The United Nations Children's Fund (Unicef) Saturday asked the Chilean Government to guarantee and protect the rights of migrant children, following violent incidents involving foreign citizens in the city port Iquique, which has been flocked by undocumented migrants.
The global entity specifically mentioned in a statement “the situation of hundreds of immigrant children in northern Chile after a march ended with the burning of foreign people's belongings.”
UNICEF expresses its concern about the situation that immigrant children and adolescents are experiencing in Iquique and asks the State to guarantee and protect their rights, thus complying with international treaties signed by the country, the document went on.
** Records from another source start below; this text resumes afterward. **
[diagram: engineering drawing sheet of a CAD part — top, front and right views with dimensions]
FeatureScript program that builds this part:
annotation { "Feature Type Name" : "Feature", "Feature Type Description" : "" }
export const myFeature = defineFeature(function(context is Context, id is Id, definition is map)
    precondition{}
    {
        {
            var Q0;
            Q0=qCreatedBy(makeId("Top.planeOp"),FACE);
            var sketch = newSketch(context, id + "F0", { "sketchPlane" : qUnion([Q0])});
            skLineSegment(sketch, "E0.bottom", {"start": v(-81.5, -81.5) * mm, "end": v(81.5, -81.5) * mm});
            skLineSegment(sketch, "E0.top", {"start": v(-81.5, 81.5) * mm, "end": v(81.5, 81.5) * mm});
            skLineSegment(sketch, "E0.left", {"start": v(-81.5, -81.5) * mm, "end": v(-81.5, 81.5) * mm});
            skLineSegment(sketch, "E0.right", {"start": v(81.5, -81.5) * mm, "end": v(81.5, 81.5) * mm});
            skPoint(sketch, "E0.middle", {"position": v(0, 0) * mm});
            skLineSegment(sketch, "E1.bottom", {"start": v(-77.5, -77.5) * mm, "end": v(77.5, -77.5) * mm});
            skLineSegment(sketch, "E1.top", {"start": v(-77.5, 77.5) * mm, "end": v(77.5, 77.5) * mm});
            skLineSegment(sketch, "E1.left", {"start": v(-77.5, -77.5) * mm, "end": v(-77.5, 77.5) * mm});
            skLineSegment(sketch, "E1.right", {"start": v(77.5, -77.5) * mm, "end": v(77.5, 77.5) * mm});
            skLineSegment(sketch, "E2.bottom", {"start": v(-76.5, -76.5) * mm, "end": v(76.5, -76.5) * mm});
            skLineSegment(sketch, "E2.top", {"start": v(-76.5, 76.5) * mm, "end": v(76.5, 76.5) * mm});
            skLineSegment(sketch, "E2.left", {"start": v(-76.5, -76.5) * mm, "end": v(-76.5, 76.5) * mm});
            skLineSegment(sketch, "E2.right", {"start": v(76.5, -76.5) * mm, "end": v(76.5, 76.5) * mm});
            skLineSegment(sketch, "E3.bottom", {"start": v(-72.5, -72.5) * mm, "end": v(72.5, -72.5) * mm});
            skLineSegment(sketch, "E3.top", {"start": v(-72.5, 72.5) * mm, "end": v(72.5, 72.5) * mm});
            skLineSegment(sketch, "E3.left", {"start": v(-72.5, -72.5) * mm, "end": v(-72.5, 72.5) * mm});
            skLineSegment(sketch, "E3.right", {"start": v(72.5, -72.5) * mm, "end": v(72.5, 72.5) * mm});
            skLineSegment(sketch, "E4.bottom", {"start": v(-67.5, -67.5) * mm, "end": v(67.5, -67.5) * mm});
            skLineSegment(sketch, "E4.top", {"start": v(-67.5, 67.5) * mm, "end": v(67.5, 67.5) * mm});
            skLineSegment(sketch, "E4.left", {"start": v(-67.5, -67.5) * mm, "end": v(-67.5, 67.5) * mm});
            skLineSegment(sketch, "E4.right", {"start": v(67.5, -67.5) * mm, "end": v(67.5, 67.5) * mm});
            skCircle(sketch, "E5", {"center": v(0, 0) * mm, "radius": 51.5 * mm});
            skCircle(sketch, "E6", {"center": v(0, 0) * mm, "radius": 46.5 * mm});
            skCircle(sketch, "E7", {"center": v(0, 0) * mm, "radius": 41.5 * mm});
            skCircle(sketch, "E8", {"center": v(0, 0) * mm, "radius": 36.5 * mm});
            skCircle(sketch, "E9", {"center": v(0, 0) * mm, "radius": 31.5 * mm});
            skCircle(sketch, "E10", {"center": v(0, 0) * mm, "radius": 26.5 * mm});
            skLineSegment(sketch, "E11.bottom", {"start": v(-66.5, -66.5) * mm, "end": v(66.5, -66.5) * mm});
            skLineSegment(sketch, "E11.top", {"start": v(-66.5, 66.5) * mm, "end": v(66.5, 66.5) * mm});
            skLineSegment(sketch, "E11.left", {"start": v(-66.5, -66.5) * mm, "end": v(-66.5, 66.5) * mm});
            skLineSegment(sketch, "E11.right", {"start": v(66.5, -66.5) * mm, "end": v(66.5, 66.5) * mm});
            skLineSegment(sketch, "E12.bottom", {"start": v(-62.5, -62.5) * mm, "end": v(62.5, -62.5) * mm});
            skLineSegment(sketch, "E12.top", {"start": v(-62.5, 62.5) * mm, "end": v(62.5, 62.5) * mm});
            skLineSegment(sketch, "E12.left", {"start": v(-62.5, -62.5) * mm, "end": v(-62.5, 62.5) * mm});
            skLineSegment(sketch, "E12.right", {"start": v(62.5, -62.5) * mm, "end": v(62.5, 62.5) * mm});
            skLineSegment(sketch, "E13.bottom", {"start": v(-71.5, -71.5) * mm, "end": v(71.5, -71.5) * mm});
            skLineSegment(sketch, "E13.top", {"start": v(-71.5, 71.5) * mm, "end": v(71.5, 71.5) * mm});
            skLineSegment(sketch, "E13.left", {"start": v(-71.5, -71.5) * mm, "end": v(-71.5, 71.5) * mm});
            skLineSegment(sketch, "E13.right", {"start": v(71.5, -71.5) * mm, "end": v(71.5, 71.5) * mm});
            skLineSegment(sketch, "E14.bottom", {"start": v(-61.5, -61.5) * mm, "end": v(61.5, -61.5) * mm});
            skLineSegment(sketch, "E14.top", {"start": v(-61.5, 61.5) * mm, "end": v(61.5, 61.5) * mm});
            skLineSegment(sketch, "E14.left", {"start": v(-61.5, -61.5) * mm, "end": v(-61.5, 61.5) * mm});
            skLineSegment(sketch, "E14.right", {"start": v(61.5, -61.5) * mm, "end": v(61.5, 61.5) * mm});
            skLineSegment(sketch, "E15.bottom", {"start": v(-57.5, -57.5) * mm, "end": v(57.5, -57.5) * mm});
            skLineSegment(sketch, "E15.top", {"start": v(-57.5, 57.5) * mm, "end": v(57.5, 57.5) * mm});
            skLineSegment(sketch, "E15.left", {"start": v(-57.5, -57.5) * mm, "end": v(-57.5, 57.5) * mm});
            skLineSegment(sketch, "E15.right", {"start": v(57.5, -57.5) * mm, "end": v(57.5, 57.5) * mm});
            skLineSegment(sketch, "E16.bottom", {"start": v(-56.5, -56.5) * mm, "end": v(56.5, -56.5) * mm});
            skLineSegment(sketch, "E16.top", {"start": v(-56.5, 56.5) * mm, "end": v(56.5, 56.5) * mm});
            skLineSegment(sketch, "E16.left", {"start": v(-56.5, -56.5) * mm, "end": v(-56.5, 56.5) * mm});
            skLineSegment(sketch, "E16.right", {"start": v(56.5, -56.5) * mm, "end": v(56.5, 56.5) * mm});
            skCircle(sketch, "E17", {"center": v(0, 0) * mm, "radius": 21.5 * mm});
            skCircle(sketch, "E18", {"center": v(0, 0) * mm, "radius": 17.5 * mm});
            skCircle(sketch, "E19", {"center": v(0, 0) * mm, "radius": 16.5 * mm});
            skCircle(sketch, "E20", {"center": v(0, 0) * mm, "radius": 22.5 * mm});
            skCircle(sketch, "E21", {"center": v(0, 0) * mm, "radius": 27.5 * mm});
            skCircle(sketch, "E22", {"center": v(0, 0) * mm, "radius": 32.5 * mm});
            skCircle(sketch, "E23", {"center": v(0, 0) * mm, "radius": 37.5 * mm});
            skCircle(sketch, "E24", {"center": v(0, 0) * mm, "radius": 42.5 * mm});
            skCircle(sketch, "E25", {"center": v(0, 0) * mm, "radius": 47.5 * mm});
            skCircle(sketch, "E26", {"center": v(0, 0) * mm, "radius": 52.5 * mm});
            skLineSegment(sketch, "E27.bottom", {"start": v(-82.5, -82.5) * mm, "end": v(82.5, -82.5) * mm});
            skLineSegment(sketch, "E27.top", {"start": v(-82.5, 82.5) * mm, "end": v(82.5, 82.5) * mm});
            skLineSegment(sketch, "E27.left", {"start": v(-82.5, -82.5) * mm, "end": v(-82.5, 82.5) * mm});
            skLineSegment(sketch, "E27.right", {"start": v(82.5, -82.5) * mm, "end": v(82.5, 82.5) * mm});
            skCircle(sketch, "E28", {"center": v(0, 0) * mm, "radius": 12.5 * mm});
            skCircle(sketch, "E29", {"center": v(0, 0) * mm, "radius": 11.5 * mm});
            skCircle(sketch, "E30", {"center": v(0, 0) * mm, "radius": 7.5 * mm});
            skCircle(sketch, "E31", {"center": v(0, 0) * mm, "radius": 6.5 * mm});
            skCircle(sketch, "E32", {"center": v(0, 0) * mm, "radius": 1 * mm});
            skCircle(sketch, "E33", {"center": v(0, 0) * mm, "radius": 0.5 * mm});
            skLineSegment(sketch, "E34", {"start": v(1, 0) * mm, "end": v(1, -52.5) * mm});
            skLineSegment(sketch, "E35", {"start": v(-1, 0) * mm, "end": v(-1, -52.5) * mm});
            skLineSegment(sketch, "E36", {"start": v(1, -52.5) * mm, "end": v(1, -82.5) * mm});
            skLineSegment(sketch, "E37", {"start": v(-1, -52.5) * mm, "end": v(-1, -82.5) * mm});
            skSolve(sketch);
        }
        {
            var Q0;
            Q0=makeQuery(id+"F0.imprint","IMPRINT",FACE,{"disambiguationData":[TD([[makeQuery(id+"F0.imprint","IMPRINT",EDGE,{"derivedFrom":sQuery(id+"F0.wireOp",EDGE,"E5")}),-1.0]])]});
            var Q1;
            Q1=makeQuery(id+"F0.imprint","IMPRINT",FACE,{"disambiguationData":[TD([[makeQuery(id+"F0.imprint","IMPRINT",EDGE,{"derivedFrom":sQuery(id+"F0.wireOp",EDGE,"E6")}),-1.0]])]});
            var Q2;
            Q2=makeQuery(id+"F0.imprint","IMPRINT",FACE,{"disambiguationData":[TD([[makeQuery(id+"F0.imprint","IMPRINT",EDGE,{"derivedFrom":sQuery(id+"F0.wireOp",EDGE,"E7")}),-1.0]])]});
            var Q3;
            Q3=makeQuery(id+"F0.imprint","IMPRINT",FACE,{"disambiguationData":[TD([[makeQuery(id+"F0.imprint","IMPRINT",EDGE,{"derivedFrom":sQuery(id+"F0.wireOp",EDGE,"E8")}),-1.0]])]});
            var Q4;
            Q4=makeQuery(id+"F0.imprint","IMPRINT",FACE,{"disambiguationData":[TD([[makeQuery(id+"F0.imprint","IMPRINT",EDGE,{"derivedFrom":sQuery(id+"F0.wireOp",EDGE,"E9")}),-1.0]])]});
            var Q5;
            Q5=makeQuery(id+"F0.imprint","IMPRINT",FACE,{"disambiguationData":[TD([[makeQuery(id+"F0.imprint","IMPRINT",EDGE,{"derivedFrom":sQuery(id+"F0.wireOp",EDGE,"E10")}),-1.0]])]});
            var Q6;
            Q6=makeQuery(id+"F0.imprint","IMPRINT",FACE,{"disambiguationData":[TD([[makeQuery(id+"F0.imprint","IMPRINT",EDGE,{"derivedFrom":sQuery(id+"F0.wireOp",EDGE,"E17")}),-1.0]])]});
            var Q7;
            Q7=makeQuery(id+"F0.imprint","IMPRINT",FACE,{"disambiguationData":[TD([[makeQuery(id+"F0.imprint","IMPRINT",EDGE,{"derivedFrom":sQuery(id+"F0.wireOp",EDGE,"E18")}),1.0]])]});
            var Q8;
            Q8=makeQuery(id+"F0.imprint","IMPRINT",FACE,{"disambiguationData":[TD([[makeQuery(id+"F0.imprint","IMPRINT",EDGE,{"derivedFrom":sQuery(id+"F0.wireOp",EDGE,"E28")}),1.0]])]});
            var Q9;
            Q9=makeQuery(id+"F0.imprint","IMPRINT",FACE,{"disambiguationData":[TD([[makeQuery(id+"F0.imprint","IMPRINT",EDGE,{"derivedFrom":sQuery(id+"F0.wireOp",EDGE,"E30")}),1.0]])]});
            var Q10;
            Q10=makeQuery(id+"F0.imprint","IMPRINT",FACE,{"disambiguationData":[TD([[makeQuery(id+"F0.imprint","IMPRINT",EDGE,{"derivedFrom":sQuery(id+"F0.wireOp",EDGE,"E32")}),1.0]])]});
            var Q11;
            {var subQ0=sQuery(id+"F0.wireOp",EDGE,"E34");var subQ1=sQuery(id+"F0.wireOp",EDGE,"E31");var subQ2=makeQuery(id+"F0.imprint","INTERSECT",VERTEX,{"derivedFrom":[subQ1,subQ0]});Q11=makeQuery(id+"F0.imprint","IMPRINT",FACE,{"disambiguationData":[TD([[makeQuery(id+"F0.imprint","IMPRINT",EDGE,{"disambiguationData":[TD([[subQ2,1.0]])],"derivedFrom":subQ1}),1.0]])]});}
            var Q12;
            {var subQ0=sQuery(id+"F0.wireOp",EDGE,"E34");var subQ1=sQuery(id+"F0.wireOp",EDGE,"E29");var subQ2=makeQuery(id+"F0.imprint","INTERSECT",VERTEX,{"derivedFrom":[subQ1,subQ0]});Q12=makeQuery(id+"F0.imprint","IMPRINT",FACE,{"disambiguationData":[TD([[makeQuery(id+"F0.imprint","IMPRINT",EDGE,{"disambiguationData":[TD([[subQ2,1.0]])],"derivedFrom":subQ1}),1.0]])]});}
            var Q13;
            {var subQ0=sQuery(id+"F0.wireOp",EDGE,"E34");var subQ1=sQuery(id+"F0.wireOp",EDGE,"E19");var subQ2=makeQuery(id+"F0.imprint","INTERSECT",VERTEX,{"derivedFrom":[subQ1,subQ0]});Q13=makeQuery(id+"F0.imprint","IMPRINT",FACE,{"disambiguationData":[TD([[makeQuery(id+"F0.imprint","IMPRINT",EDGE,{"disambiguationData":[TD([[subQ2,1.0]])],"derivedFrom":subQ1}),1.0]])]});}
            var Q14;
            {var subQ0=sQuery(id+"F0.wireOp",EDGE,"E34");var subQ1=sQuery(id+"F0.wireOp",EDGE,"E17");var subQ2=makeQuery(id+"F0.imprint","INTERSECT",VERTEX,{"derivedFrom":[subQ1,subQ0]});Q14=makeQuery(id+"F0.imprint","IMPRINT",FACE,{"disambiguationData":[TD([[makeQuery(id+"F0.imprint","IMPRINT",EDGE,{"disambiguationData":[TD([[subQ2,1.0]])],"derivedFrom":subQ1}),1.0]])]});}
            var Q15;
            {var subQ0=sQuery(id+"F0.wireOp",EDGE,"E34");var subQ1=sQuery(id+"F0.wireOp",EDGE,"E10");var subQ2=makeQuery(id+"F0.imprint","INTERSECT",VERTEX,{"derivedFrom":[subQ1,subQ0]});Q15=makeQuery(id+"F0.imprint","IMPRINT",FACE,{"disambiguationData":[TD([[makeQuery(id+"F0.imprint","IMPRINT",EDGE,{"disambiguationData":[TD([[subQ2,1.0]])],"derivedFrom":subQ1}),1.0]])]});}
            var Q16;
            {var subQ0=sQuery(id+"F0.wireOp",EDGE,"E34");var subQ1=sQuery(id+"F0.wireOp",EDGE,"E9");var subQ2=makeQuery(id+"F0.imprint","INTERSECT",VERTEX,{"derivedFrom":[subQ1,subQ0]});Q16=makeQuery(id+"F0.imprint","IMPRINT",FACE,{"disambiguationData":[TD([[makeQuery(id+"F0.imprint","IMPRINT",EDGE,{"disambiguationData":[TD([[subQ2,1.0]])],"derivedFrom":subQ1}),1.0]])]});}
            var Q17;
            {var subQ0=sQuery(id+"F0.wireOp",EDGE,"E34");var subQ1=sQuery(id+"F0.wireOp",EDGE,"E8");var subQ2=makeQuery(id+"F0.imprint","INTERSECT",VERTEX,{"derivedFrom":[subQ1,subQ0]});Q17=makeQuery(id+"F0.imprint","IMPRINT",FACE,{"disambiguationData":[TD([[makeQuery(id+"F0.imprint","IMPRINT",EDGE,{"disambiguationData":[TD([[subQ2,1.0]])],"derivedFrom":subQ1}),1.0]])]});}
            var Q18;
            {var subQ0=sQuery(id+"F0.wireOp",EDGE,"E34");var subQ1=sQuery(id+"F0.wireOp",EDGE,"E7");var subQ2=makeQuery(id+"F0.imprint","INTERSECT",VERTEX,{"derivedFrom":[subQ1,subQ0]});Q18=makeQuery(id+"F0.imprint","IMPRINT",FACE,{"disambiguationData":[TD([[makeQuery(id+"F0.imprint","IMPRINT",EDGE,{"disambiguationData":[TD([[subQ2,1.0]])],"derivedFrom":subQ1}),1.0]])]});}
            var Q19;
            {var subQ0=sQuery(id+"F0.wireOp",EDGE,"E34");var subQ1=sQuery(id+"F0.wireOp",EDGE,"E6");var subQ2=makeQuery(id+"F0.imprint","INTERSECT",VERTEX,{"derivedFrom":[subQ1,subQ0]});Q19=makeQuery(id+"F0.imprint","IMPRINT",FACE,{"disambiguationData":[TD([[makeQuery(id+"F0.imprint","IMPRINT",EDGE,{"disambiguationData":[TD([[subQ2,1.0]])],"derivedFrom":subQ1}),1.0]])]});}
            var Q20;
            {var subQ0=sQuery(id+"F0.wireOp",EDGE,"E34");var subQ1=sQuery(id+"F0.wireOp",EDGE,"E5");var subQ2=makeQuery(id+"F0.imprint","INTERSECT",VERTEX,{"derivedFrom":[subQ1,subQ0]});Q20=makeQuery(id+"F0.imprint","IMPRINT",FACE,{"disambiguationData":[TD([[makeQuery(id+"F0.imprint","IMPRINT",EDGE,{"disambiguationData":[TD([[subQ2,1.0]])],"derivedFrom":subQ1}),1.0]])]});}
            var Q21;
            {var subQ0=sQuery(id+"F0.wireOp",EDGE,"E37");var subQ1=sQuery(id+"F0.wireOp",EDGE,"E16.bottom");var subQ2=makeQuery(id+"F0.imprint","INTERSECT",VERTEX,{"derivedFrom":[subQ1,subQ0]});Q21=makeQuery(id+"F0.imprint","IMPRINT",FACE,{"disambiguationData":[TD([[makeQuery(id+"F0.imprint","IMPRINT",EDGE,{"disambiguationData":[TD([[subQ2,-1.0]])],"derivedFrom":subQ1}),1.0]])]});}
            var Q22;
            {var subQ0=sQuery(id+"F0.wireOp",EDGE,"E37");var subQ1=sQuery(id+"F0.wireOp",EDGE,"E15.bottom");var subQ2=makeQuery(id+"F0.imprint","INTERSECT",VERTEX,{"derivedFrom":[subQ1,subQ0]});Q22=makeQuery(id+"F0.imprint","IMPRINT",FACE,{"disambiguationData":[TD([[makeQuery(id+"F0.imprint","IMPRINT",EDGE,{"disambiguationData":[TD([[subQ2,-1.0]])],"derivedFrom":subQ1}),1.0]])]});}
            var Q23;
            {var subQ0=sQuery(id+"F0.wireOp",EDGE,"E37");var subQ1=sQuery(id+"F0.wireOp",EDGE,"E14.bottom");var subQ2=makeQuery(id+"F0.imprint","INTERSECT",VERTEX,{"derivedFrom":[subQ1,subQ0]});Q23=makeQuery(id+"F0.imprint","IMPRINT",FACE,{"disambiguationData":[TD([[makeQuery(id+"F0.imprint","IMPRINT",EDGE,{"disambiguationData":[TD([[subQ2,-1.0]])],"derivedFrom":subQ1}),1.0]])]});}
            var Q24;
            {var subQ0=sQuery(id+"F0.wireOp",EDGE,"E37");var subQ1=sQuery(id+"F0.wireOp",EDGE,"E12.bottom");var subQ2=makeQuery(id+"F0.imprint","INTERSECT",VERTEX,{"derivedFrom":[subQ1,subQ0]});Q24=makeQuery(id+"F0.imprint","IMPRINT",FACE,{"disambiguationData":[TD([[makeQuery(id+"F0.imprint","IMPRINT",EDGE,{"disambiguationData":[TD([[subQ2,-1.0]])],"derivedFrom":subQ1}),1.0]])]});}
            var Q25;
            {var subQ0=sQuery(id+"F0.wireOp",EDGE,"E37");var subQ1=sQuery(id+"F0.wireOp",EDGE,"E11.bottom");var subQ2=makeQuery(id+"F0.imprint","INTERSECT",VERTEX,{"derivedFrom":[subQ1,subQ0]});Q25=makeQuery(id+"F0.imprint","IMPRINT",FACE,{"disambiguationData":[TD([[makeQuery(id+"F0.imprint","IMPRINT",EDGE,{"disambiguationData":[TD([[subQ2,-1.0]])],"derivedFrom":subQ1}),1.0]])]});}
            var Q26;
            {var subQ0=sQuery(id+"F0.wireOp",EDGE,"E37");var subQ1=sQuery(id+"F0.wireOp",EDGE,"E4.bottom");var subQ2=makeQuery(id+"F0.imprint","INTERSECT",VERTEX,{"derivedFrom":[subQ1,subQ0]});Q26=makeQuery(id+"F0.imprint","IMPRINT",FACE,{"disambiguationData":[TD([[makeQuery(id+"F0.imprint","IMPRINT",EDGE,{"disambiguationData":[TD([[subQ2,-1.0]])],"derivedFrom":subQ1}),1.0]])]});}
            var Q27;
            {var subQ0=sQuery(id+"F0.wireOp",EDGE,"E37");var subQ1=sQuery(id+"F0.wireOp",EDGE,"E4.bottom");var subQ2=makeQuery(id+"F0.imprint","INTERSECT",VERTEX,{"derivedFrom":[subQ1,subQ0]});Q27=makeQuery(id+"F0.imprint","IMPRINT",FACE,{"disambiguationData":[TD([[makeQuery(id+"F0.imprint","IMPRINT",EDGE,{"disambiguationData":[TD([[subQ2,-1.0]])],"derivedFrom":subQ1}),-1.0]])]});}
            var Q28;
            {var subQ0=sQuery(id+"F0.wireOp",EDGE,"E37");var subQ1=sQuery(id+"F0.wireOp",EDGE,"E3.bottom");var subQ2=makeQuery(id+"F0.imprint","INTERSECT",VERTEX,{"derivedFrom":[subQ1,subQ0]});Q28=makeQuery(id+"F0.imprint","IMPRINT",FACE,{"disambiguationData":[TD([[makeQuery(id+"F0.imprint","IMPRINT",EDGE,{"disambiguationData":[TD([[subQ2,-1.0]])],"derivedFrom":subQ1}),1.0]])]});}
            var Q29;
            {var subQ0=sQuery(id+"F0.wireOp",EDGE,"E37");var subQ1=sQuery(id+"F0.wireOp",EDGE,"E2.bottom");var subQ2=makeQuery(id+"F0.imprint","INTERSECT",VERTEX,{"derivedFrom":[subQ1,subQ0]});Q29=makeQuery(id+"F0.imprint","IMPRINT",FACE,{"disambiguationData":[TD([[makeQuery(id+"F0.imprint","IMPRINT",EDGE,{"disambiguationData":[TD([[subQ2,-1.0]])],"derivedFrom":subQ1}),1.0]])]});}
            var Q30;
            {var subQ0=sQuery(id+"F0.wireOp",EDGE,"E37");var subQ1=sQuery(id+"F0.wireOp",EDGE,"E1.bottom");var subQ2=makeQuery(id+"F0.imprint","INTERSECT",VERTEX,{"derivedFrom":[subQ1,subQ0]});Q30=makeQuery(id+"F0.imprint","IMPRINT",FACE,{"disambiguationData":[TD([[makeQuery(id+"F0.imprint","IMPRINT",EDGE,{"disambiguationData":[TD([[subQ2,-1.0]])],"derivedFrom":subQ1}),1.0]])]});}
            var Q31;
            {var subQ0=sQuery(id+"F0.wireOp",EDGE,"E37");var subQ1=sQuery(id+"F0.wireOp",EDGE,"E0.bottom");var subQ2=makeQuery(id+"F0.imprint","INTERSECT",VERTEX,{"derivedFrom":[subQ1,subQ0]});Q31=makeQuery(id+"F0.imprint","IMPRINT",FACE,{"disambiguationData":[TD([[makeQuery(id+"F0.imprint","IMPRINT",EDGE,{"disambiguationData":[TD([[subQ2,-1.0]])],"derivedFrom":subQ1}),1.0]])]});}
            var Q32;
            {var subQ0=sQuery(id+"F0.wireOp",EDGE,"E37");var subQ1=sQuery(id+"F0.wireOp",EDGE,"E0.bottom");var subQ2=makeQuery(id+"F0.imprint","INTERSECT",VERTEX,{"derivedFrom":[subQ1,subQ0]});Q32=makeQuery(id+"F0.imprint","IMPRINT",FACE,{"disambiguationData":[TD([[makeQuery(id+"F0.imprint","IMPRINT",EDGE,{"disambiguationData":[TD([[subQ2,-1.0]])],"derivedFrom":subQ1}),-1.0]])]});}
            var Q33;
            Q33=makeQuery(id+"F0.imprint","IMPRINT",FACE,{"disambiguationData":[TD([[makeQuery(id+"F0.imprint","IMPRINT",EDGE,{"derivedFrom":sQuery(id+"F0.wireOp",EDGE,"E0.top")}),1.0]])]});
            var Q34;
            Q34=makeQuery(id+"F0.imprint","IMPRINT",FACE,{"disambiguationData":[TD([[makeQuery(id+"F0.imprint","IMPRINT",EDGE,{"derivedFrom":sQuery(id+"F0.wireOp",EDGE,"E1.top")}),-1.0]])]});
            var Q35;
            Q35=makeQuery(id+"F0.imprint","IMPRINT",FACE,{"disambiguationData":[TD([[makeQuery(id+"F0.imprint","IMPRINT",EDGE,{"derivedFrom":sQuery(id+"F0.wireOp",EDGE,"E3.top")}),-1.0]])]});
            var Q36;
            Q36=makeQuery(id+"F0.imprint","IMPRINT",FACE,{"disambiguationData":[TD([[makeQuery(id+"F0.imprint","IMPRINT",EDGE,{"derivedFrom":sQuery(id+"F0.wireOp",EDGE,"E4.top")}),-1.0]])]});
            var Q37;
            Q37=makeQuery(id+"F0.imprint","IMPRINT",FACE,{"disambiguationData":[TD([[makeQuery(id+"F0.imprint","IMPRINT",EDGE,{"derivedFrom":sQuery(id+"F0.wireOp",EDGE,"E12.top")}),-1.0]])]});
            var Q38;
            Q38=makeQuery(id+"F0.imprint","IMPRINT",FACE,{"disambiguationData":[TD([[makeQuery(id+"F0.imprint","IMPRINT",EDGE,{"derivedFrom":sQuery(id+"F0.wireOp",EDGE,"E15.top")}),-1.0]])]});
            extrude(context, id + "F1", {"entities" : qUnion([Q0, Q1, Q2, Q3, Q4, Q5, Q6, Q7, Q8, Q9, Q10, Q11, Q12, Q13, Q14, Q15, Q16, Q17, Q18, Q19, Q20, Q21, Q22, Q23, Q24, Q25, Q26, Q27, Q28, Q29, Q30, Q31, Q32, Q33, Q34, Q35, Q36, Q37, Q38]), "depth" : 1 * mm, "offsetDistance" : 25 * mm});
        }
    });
UN special rapporteur on the human rights of migrants Felipe González Morales – not to be mistaken with former Spanish Prime Minister Felipe González Márquez – described the arson attack against the belongings of immigrants as an “inadmissible humiliation,” following the events which took place during an anti-immigration march Saturday. The xenophobic discourse, assimilating migration to crime, which unfortunately has become more and more frequent in Chile, feeds this kind of barbarism, González Morales said.
Around 3,500 migrants have been reported to be stranded in the streets of Iquique, most of them after having entered Chile through illegal Andean crossings en route to coastal cities.
Most migrants are said to stem from Venezuela. Amid sanitary restrictions, the toughening of Chile's immigration policies and their scarce economic resources, they are trapped without being able to continue their journey through the country, sleeping in shelters or makeshift camps on the streets.
According to Chilean Police, between January and July of this year, 23,673 complaints were filed for entering the country through non-authorized crossings, 40% of the cases filed through all of 2020.
In any case, the truth remains that foreigners are paid worse than Chileans. What the government wants to do is to continue making the workforce more precarious by bringing foreigners to Chile, National Association of Rural and Indigenous Women (Anamuri) leader Alicia Muñoz said as the Government of President Sebastián Piñera announced it was considering the creation of a labour visa for migrants.
Foreigners have a much worse time than Chileans, Muñoz told the Italian news service ANSA during a break from a meeting with agricultural workers in Santa Familia, 217 kilometres from Santiago. “We know what this means, it is greater labour flexibility,” she insisted. “after they [business owners] brought foreigners into Chile, they left them at the doors of the embassies,” she went on as she depicted the situation of thousands of women and men who had to spend the night outside diplomatic offices, mainly in Peru, Bolivia and Argentina.
Muñoz also addressed the extreme living and conditions of people -mainly Haitians- in Las Cabras, 168 kilometres southwest of Santiago.